_Data provided:_

▬▬▬▬▬▬

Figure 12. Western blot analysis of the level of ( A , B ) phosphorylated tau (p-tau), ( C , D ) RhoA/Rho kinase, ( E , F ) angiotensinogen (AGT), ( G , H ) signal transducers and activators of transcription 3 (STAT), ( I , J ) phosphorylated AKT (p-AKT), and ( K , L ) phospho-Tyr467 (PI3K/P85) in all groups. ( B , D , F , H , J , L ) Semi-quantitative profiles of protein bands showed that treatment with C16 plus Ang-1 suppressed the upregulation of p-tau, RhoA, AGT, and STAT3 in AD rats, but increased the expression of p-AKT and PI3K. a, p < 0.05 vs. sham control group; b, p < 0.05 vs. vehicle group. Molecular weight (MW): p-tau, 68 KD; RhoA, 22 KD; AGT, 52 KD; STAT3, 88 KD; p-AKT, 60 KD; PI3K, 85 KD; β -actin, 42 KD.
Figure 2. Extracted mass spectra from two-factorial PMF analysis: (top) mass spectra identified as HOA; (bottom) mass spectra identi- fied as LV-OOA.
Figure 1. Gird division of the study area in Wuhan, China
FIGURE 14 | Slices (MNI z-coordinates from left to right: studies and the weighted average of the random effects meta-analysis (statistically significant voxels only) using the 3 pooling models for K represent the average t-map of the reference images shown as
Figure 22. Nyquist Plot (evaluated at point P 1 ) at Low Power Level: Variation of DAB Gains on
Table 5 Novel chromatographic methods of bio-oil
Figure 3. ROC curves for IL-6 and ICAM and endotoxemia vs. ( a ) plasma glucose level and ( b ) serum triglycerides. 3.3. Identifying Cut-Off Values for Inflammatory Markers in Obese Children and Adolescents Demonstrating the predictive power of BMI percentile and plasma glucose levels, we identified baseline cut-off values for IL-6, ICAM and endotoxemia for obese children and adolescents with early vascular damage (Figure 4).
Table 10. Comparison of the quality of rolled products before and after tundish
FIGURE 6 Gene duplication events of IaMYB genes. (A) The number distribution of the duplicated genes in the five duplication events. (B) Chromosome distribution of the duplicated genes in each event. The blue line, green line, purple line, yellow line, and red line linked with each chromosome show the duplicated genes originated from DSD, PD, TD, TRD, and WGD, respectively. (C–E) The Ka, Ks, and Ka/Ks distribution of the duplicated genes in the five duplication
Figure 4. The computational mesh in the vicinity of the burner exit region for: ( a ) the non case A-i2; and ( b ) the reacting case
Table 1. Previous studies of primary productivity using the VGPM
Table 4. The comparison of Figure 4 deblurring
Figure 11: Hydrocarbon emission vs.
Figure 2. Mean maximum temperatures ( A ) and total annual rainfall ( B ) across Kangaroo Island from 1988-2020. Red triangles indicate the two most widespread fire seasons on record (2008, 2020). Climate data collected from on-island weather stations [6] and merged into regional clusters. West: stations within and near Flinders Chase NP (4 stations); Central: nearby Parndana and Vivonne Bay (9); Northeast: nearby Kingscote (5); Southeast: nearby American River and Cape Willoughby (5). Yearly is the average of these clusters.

▬▬▬▬▬▬

_Work to be completed:_ Report every line from the listing above where the string "analysis" can be found.

_Answer to this problem:_
Figure 12. Western blot analysis of the level of ( A , B ) phosphorylated tau (p-tau), ( C , D ) RhoA/Rho kinase, ( E , F ) angiotensinogen (AGT), ( G , H ) signal transducers and activators of transcription 3 (STAT), ( I , J ) phosphorylated AKT (p-AKT), and ( K , L ) phospho-Tyr467 (PI3K/P85) in all groups. ( B , D , F , H , J , L ) Semi-quantitative profiles of protein bands showed that treatment with C16 plus Ang-1 suppressed the upregulation of p-tau, RhoA, AGT, and STAT3 in AD rats, but increased the expression of p-AKT and PI3K. a, p < 0.05 vs. sham control group; b, p < 0.05 vs. vehicle group. Molecular weight (MW): p-tau, 68 KD; RhoA, 22 KD; AGT, 52 KD; STAT3, 88 KD; p-AKT, 60 KD; PI3K, 85 KD; β -actin, 42 KD.
Figure 2. Extracted mass spectra from two-factorial PMF analysis: (top) mass spectra identified as HOA; (bottom) mass spectra identi- fied as LV-OOA.
FIGURE 14 | Slices (MNI z-coordinates from left to right: studies and the weighted average of the random effects meta-analysis (statistically significant voxels only) using the 3 pooling models for K represent the average t-map of the reference images shown as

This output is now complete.